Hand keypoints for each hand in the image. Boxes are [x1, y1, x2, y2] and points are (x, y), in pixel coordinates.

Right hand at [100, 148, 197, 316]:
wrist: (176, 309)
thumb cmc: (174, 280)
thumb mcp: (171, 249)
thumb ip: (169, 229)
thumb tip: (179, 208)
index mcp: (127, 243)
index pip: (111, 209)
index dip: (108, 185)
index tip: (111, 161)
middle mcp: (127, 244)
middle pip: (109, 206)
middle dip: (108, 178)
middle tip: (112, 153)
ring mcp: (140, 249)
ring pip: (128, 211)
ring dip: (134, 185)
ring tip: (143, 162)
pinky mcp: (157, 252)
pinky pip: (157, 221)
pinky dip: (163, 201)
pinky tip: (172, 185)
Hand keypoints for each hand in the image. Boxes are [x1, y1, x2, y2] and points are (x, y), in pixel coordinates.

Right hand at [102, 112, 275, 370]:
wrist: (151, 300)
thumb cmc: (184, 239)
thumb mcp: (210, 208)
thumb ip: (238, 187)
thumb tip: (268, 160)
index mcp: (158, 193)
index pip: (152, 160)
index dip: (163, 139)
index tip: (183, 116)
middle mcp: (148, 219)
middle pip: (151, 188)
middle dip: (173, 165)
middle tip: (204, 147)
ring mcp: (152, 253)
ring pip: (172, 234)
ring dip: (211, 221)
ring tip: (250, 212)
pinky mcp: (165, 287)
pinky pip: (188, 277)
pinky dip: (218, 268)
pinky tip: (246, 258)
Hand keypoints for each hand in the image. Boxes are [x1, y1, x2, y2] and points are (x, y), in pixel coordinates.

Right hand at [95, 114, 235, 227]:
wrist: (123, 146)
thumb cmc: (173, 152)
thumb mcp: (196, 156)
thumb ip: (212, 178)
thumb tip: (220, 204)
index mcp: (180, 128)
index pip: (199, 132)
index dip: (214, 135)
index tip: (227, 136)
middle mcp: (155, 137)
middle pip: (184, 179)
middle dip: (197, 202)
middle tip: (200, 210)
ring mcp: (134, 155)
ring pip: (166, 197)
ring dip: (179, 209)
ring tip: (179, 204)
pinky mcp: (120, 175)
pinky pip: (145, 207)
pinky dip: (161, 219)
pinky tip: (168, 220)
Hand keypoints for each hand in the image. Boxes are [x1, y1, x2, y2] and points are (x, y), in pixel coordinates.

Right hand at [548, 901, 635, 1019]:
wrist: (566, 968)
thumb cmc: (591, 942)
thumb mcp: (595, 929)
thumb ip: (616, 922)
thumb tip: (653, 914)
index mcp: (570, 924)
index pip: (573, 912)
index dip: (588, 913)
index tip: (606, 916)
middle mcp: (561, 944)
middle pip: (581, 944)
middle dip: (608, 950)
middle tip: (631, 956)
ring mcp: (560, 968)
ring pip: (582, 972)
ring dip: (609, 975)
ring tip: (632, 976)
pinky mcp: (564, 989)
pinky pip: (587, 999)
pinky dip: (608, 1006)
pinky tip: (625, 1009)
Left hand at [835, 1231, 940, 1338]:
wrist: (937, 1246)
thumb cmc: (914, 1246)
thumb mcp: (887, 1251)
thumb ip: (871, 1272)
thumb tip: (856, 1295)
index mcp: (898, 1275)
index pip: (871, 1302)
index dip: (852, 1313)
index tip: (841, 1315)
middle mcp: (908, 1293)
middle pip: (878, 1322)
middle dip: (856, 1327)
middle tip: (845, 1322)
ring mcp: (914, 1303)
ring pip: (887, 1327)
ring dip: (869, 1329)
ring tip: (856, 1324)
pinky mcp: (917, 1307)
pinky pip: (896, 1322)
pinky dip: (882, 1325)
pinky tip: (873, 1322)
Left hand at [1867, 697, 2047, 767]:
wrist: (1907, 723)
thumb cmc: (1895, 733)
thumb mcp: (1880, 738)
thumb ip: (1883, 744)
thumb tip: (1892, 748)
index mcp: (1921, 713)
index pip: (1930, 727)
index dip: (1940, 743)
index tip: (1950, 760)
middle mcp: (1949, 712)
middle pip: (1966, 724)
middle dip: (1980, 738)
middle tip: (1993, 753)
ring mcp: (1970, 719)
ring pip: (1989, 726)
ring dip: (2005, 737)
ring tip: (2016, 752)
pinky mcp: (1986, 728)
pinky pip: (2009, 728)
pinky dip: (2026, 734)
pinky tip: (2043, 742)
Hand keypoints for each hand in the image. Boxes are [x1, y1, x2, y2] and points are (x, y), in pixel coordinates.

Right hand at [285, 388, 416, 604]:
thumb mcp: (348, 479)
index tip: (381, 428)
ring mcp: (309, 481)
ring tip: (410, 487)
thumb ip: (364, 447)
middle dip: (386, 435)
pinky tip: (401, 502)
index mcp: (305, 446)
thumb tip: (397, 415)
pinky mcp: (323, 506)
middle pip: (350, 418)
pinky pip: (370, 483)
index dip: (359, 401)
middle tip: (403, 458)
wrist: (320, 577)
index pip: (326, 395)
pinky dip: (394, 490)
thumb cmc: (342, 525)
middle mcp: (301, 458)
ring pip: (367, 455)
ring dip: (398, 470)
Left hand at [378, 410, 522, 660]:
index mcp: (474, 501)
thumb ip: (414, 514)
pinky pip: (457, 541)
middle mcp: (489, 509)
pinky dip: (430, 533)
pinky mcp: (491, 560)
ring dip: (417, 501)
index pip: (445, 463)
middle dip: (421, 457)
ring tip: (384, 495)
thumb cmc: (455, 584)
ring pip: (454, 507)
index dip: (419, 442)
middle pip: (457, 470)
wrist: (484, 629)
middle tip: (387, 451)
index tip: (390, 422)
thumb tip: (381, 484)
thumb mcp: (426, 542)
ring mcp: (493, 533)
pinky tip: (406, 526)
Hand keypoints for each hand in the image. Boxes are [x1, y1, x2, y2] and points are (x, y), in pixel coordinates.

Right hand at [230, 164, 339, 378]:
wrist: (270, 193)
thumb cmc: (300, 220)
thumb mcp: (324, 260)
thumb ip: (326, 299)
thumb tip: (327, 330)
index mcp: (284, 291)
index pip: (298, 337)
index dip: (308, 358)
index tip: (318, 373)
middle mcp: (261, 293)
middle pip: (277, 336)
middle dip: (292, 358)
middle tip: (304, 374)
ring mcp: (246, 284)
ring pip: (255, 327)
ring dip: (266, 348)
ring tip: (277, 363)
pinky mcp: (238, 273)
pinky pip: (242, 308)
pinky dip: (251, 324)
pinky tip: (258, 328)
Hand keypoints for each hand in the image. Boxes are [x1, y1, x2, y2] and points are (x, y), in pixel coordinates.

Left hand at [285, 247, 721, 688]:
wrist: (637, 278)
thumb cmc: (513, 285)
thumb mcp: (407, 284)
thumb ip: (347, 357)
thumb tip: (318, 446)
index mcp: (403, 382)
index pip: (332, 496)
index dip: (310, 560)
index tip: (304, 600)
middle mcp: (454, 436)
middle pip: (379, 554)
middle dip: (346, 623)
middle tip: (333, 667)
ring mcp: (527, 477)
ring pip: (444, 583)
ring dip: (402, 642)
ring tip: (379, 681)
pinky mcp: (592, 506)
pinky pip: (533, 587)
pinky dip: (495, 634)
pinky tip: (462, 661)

- **What you are asked to do**: For this exercise, repeat the data above exactly.

- **Solution to the exercise**:
Hand keypoints for each hand in the image. Boxes are [x1, y1, x2, y2] and points are (x, y), in pixel coordinates.

Right hand at [100, 148, 197, 316]:
wrist: (176, 309)
thumb cmc: (174, 280)
thumb mcp: (171, 249)
thumb ip: (169, 229)
thumb tip: (179, 208)
index mcp: (127, 243)
index pip: (111, 209)
index dip: (108, 185)
index tip: (111, 161)
middle mcp: (127, 244)
middle pip: (109, 206)
middle dip: (108, 178)
middle tip: (112, 153)
ring mcp: (140, 249)
ring pip: (128, 211)
ring dip: (134, 185)
ring tip: (143, 162)
pinky mcp: (157, 252)
pinky pip: (157, 221)
pinky dip: (163, 201)
pinky tip: (172, 185)
Hand keypoints for each hand in the image. Boxes are [x1, y1, x2, y2] and points are (x, y), in pixel coordinates.

Right hand at [102, 112, 275, 370]:
wrist: (151, 300)
thumb cmc: (184, 239)
thumb mcp: (210, 208)
thumb ip: (238, 187)
thumb tip: (268, 160)
index mcp: (158, 193)
index pip: (152, 160)
index dip: (163, 139)
index tip: (183, 116)
middle mcp: (148, 219)
middle pip: (151, 188)
middle dip: (173, 165)
middle tip: (204, 147)
ring mcp: (152, 253)
ring pip: (172, 234)
ring dip: (211, 221)
ring tip: (250, 212)
pinky mcp: (165, 287)
pinky pip: (188, 277)
pinky dip: (218, 268)
pinky tip: (246, 258)
Hand keypoints for each hand in the image. Boxes are [x1, y1, x2, y2] and points are (x, y), in pixel coordinates.

Right hand at [95, 114, 235, 227]:
wrist: (123, 146)
thumb cmc: (173, 152)
thumb mcp: (196, 156)
thumb ip: (212, 178)
thumb tip: (220, 204)
index mcp: (180, 128)
index pip: (199, 132)
index dip: (214, 135)
index tip: (227, 136)
middle mcp: (155, 137)
middle pip: (184, 179)
middle dip: (197, 202)
middle tip: (200, 210)
ring mcp: (134, 155)
ring pip: (166, 197)
ring dip: (179, 209)
ring tip: (179, 204)
pinky mcp: (120, 175)
pinky pip: (145, 207)
pinky dip: (161, 219)
pinky tip: (168, 220)
Hand keypoints for each hand in the image. Boxes are [x1, y1, x2, y2] and points are (x, y), in pixel coordinates.

Right hand at [548, 901, 635, 1019]:
wrist: (566, 968)
thumb cmc: (591, 942)
thumb mcp: (595, 929)
thumb ip: (616, 922)
thumb tip: (653, 914)
index mcp: (570, 924)
index pip: (573, 912)
index dip: (588, 913)
index tip: (606, 916)
middle mcp: (561, 944)
middle pip: (581, 944)
middle dip: (608, 950)
middle tip: (631, 956)
ring mcp: (560, 968)
ring pip: (582, 972)
ring dip: (609, 975)
ring tip: (632, 976)
pinky mcp: (564, 989)
pinky pip: (587, 999)
pinky dip: (608, 1006)
pinky tip: (625, 1009)
Left hand at [835, 1231, 940, 1338]:
wrist: (937, 1246)
thumb cmc: (914, 1246)
thumb mcp: (887, 1251)
thumb ip: (871, 1272)
thumb tip: (856, 1295)
index mcp: (898, 1275)
index pip: (871, 1302)
index dip: (852, 1313)
index tip: (841, 1315)
middle mcp: (908, 1293)
middle pip: (878, 1322)
middle dip: (856, 1327)
middle tip: (845, 1322)
ring mcp: (914, 1303)
ring pip: (887, 1327)
ring dip: (869, 1329)
ring tip: (856, 1324)
pinky mcp: (917, 1307)
pinky pip: (896, 1322)
pinky dip: (882, 1325)
pinky tip: (873, 1322)
Left hand at [1867, 697, 2047, 767]:
wrist: (1907, 723)
thumb cmc: (1895, 733)
thumb mcp: (1880, 738)
thumb ip: (1883, 744)
thumb tip: (1892, 748)
index mcp: (1921, 713)
index pip: (1930, 727)
index dip: (1940, 743)
index tip: (1950, 760)
middle mcp: (1949, 712)
middle pip: (1966, 724)
middle dip: (1980, 738)
middle tip: (1993, 753)
ring mcp: (1970, 719)
ring pip: (1989, 726)
ring dip: (2005, 737)
ring tip: (2016, 752)
pinky mcp: (1986, 728)
pinky pip: (2009, 728)
pinky dip: (2026, 734)
pinky tip: (2043, 742)
Hand keypoints for each hand in the image. Boxes are [x1, y1, x2, y2] and points are (x, y), in pixel coordinates.

Right hand at [285, 388, 416, 604]:
thumb mcp: (348, 479)
index tip: (381, 428)
ring mcp: (309, 481)
ring tip: (410, 487)
thumb ip: (364, 447)
middle dip: (386, 435)
pinky tip: (401, 502)
index mcp: (305, 446)
thumb tip: (397, 415)
pinky mcp: (323, 506)
middle pip: (350, 418)
pinky pip: (370, 483)
index dip: (359, 401)
middle tip: (403, 458)
wrist: (320, 577)
index pip: (326, 395)
pinky dip: (394, 490)
thumb cmc: (342, 525)
middle mcp: (301, 458)
ring pip: (367, 455)
ring dip: (398, 470)
Left hand at [378, 410, 522, 660]:
index mcp: (474, 501)
thumb ip: (414, 514)
pinky pip: (457, 541)
middle mcp: (489, 509)
pinky dip: (430, 533)
pinky mcp: (491, 560)
ring dip: (417, 501)
index pip: (445, 463)
middle dip: (421, 457)
ring tip: (384, 495)
thumb cmc: (455, 584)
ring pip: (454, 507)
index dip: (419, 442)
middle pip: (457, 470)
wrist: (484, 629)
middle tip: (387, 451)
index tip: (390, 422)
thumb tip: (381, 484)
thumb mcp: (426, 542)
ring mcp: (493, 533)
pinky tip: (406, 526)
Hand keypoints for each hand in the image. Boxes are [x1, y1, x2, y2] and points are (x, y), in pixel coordinates.

Right hand at [230, 164, 339, 378]:
wrist: (270, 193)
thumb cmc: (300, 220)
thumb mcp: (324, 260)
thumb ip: (326, 299)
thumb tip: (327, 330)
index mcp: (284, 291)
index pip: (298, 337)
index dip: (308, 358)
index tip: (318, 373)
middle mcp: (261, 293)
middle pip: (277, 336)
middle dip: (292, 358)
middle tip: (304, 374)
ring mcp: (246, 284)
ring pip: (255, 327)
ring dip: (266, 348)
ring tip: (277, 363)
pinky mcp: (238, 273)
pinky pip: (242, 308)
pinky dip: (251, 324)
pinky tip: (258, 328)
Hand keypoints for each hand in the image. Boxes are [x1, y1, x2, y2] and points are (x, y), in pixel coordinates.

Left hand at [285, 247, 721, 688]:
wrist: (637, 278)
thumb cmc: (513, 285)
thumb mcp: (407, 284)
thumb ip: (347, 357)
thumb tip: (318, 446)
index mcp: (403, 382)
index pip: (332, 496)
index dip: (310, 560)
index tip: (304, 600)
middle mcp: (454, 436)
middle pip: (379, 554)
middle dip: (346, 623)
middle tip: (333, 667)
ring mcp: (527, 477)
ring pip: (444, 583)
ring dip: (402, 642)
ring tip: (379, 681)
pinky mcp: (592, 506)
pinky pip: (533, 587)
pinky dip: (495, 634)
pinky tip: (462, 661)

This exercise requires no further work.